◆ **WORK TO BE COMPLETED**
Copy out the listing in full, exactly as written, but not its pictures.

◆ **EXERCISE INPUT**
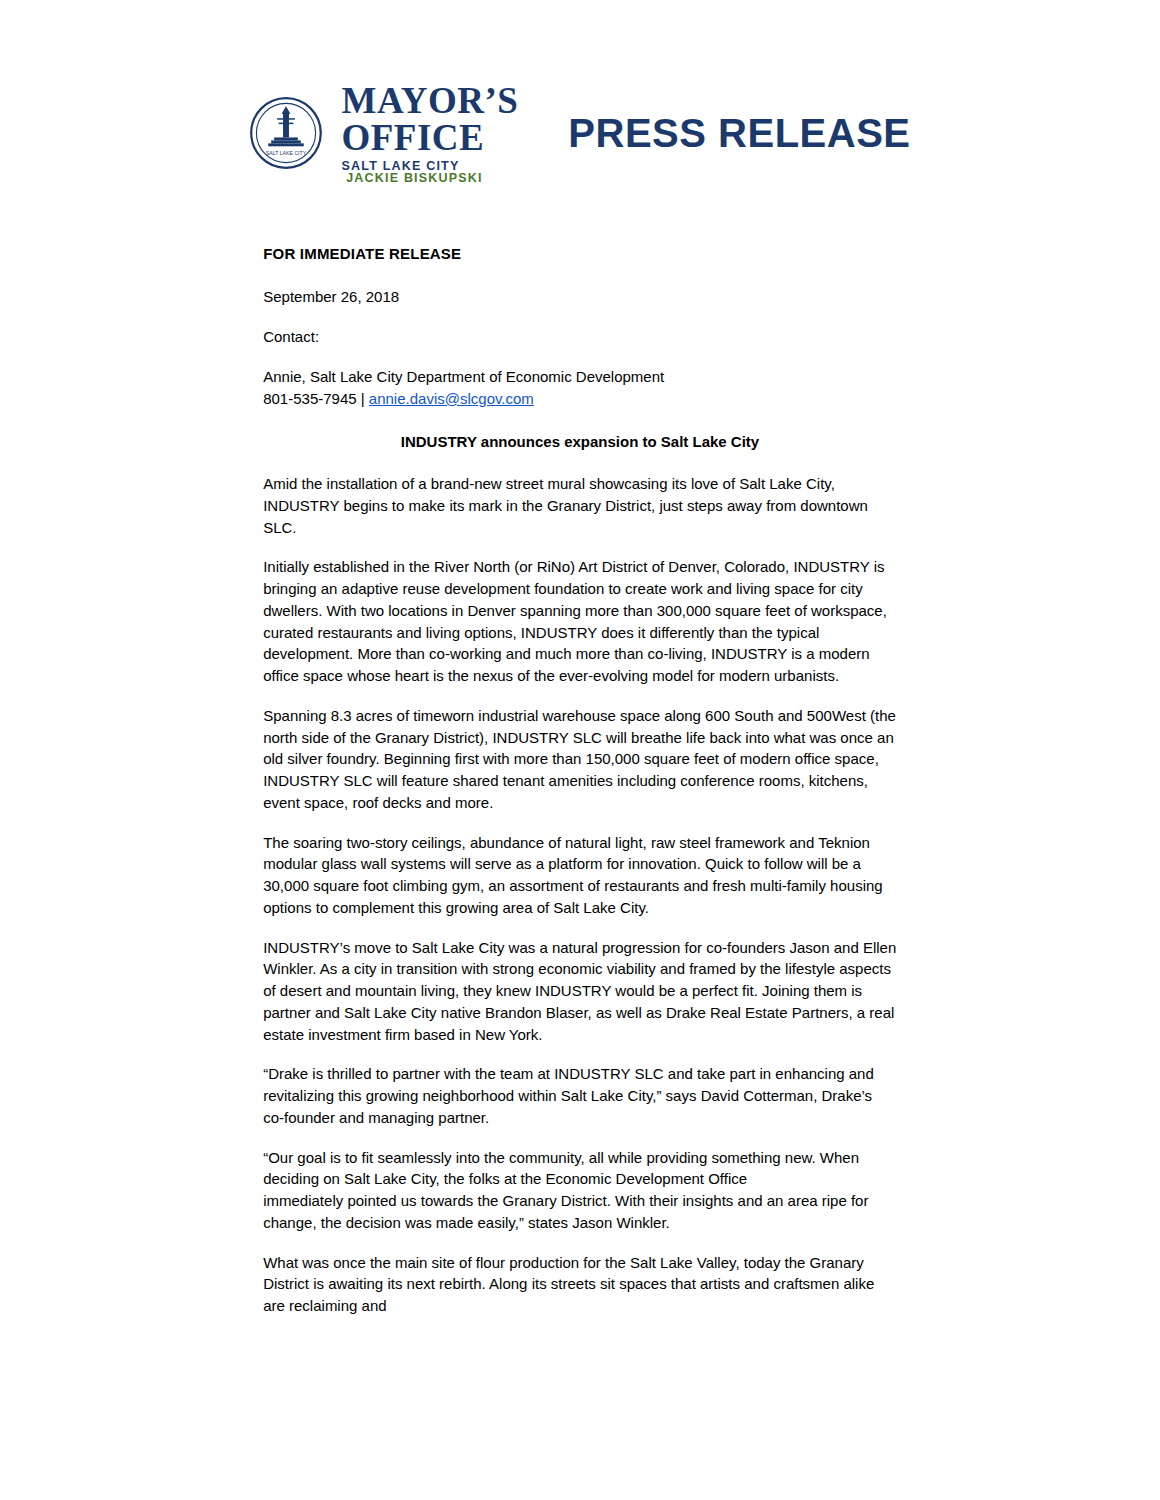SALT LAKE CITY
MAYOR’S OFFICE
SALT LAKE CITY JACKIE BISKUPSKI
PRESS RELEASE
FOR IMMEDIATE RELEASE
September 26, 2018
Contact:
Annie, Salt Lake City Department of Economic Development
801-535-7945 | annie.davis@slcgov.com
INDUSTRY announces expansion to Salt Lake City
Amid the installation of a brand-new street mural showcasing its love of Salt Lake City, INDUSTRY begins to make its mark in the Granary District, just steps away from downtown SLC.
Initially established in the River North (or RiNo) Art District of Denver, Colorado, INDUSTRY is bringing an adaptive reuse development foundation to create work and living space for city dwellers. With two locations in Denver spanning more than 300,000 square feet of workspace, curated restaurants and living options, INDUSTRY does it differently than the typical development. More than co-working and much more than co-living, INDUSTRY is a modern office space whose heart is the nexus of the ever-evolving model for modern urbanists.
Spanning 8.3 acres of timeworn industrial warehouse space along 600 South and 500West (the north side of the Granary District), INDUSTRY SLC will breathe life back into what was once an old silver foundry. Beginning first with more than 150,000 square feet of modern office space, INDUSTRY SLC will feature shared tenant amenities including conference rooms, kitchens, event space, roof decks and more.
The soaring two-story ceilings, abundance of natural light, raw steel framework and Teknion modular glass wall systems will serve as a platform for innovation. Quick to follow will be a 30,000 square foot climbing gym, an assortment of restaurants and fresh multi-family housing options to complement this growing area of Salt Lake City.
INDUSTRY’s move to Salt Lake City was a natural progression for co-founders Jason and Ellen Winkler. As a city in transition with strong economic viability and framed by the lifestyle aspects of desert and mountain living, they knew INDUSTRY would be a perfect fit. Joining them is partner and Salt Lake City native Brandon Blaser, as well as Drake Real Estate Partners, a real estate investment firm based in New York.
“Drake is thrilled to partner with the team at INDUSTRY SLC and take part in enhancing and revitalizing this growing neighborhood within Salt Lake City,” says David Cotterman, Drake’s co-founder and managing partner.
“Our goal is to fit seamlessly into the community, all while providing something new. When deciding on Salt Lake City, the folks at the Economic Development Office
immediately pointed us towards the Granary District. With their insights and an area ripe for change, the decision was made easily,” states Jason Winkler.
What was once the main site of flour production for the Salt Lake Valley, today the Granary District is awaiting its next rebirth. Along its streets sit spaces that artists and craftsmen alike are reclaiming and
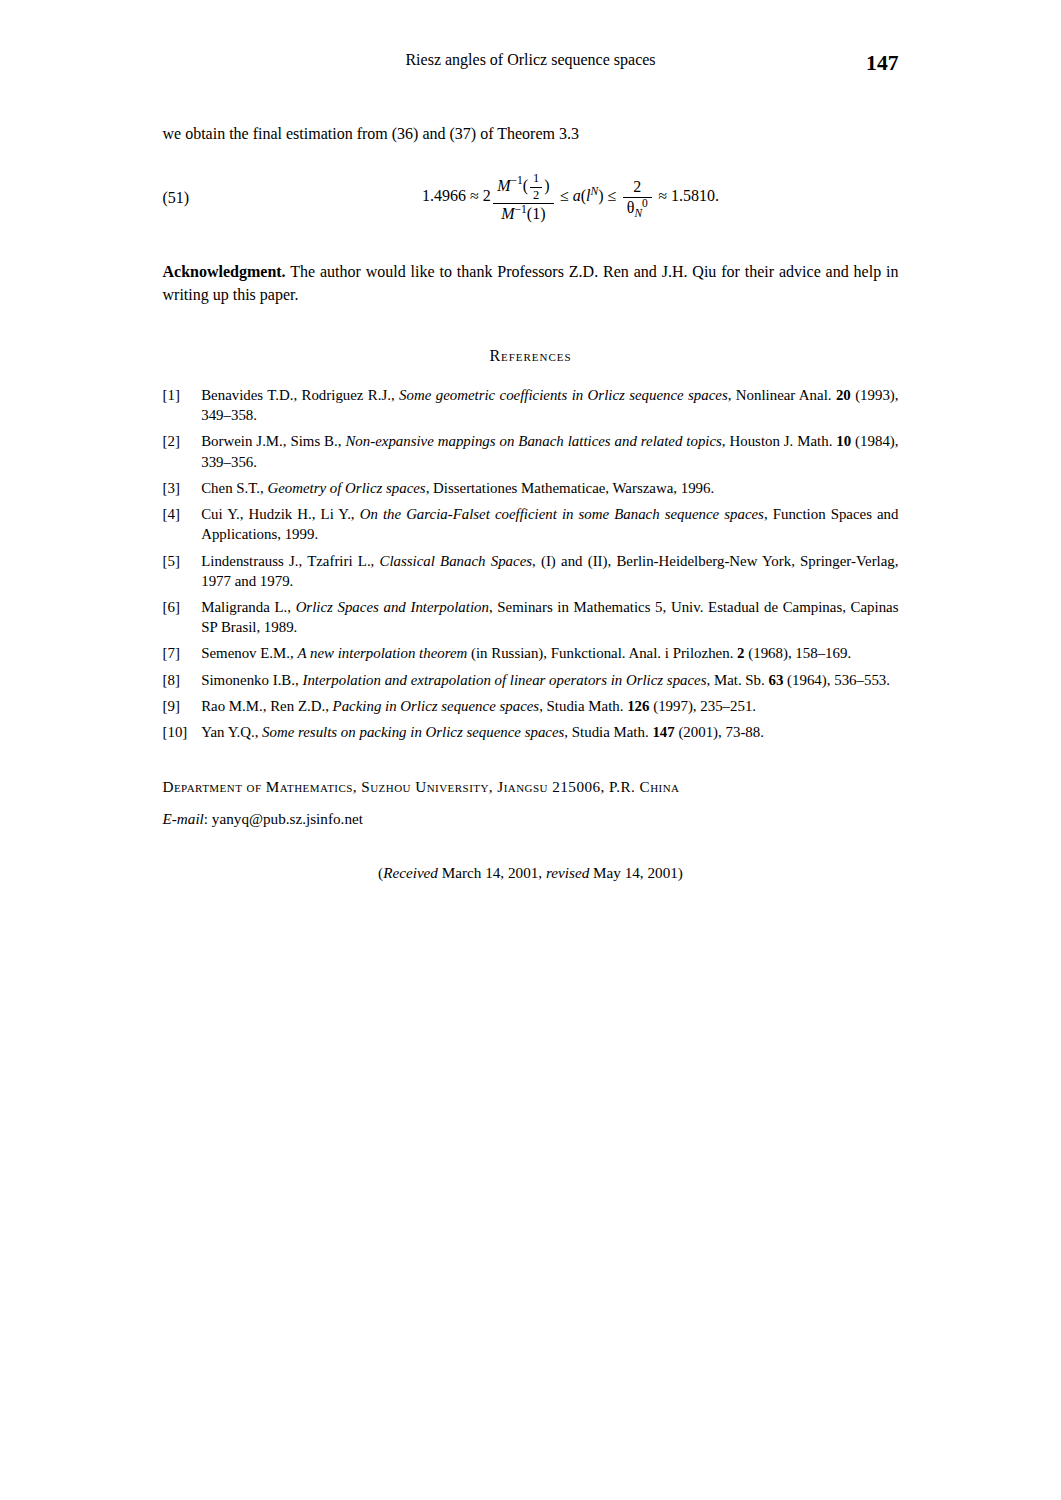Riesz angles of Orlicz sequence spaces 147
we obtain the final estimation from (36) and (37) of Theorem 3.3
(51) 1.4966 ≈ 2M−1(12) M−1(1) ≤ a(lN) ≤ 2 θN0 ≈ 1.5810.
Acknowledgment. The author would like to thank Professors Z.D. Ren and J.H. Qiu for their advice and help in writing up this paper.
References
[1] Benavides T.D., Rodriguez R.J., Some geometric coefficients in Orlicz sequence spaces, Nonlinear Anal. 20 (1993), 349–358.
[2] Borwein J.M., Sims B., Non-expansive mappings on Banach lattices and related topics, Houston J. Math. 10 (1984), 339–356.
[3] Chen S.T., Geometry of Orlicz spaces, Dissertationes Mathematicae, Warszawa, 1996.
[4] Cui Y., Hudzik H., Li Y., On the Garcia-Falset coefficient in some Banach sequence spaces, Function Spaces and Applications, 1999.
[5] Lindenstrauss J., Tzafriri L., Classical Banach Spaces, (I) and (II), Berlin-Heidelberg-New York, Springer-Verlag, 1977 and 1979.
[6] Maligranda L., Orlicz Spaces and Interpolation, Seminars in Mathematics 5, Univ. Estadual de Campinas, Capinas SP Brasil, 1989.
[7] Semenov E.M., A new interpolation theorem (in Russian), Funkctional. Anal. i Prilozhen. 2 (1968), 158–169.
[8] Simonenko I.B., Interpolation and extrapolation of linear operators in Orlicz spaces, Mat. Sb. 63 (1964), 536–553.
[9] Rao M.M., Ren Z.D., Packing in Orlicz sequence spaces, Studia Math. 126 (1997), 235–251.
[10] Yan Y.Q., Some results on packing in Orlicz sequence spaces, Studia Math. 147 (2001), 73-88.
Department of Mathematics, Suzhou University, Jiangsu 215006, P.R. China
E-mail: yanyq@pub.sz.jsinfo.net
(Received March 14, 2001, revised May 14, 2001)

◆ **TASK RESULT**
SALT LAKE CITY
MAYOR’S OFFICE
SALT LAKE CITY JACKIE BISKUPSKI
PRESS RELEASE
FOR IMMEDIATE RELEASE
September 26, 2018
Contact:
Annie, Salt Lake City Department of Economic Development
801-535-7945 | annie.davis@slcgov.com
INDUSTRY announces expansion to Salt Lake City
Amid the installation of a brand-new street mural showcasing its love of Salt Lake City, INDUSTRY begins to make its mark in the Granary District, just steps away from downtown SLC.
Initially established in the River North (or RiNo) Art District of Denver, Colorado, INDUSTRY is bringing an adaptive reuse development foundation to create work and living space for city dwellers. With two locations in Denver spanning more than 300,000 square feet of workspace, curated restaurants and living options, INDUSTRY does it differently than the typical development. More than co-working and much more than co-living, INDUSTRY is a modern office space whose heart is the nexus of the ever-evolving model for modern urbanists.
Spanning 8.3 acres of timeworn industrial warehouse space along 600 South and 500West (the north side of the Granary District), INDUSTRY SLC will breathe life back into what was once an old silver foundry. Beginning first with more than 150,000 square feet of modern office space, INDUSTRY SLC will feature shared tenant amenities including conference rooms, kitchens, event space, roof decks and more.
The soaring two-story ceilings, abundance of natural light, raw steel framework and Teknion modular glass wall systems will serve as a platform for innovation. Quick to follow will be a 30,000 square foot climbing gym, an assortment of restaurants and fresh multi-family housing options to complement this growing area of Salt Lake City.
INDUSTRY’s move to Salt Lake City was a natural progression for co-founders Jason and Ellen Winkler. As a city in transition with strong economic viability and framed by the lifestyle aspects of desert and mountain living, they knew INDUSTRY would be a perfect fit. Joining them is partner and Salt Lake City native Brandon Blaser, as well as Drake Real Estate Partners, a real estate investment firm based in New York.
“Drake is thrilled to partner with the team at INDUSTRY SLC and take part in enhancing and revitalizing this growing neighborhood within Salt Lake City,” says David Cotterman, Drake’s co-founder and managing partner.
“Our goal is to fit seamlessly into the community, all while providing something new. When deciding on Salt Lake City, the folks at the Economic Development Office
immediately pointed us towards the Granary District. With their insights and an area ripe for change, the decision was made easily,” states Jason Winkler.
What was once the main site of flour production for the Salt Lake Valley, today the Granary District is awaiting its next rebirth. Along its streets sit spaces that artists and craftsmen alike are reclaiming and
Riesz angles of Orlicz sequence spaces 147
we obtain the final estimation from (36) and (37) of Theorem 3.3
(51) 1.4966 ≈ 2M−1(12) M−1(1) ≤ a(lN) ≤ 2 θN0 ≈ 1.5810.
Acknowledgment. The author would like to thank Professors Z.D. Ren and J.H. Qiu for their advice and help in writing up this paper.
References
[1] Benavides T.D., Rodriguez R.J., Some geometric coefficients in Orlicz sequence spaces, Nonlinear Anal. 20 (1993), 349–358.
[2] Borwein J.M., Sims B., Non-expansive mappings on Banach lattices and related topics, Houston J. Math. 10 (1984), 339–356.
[3] Chen S.T., Geometry of Orlicz spaces, Dissertationes Mathematicae, Warszawa, 1996.
[4] Cui Y., Hudzik H., Li Y., On the Garcia-Falset coefficient in some Banach sequence spaces, Function Spaces and Applications, 1999.
[5] Lindenstrauss J., Tzafriri L., Classical Banach Spaces, (I) and (II), Berlin-Heidelberg-New York, Springer-Verlag, 1977 and 1979.
[6] Maligranda L., Orlicz Spaces and Interpolation, Seminars in Mathematics 5, Univ. Estadual de Campinas, Capinas SP Brasil, 1989.
[7] Semenov E.M., A new interpolation theorem (in Russian), Funkctional. Anal. i Prilozhen. 2 (1968), 158–169.
[8] Simonenko I.B., Interpolation and extrapolation of linear operators in Orlicz spaces, Mat. Sb. 63 (1964), 536–553.
[9] Rao M.M., Ren Z.D., Packing in Orlicz sequence spaces, Studia Math. 126 (1997), 235–251.
[10] Yan Y.Q., Some results on packing in Orlicz sequence spaces, Studia Math. 147 (2001), 73-88.
Department of Mathematics, Suzhou University, Jiangsu 215006, P.R. China
E-mail: yanyq@pub.sz.jsinfo.net
(Received March 14, 2001, revised May 14, 2001)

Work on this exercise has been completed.